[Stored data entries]
------------------------
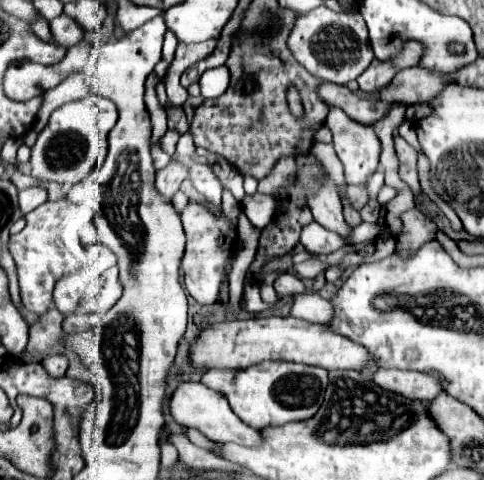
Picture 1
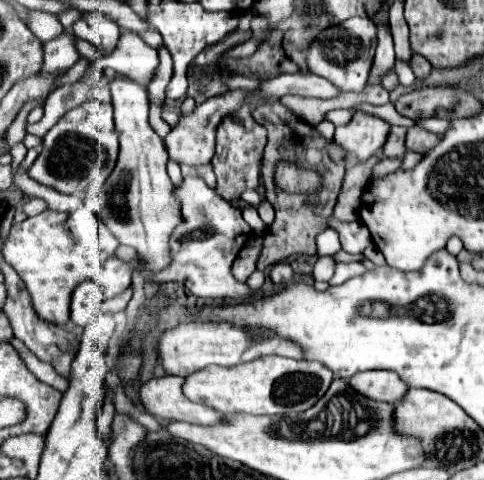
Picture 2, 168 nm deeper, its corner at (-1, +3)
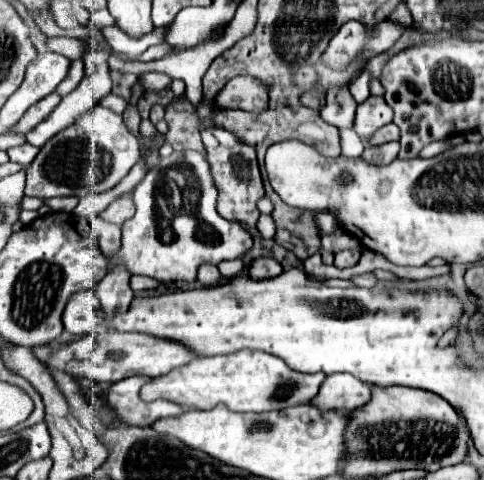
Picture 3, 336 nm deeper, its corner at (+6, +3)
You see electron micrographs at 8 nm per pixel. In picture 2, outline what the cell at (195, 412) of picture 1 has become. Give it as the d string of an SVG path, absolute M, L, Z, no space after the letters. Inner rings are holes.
M162 376L140 386L140 398L146 410L158 420L182 420L190 424L220 424L222 414L214 408L192 402L182 392L184 378L180 376Z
------------------------
**Prompt**.
The answer must be all the lines above that hold the word "deeper".

**Solution for this task**.
Picture 2, 168 nm deeper, its corner at (-1, +3)
Picture 3, 336 nm deeper, its corner at (+6, +3)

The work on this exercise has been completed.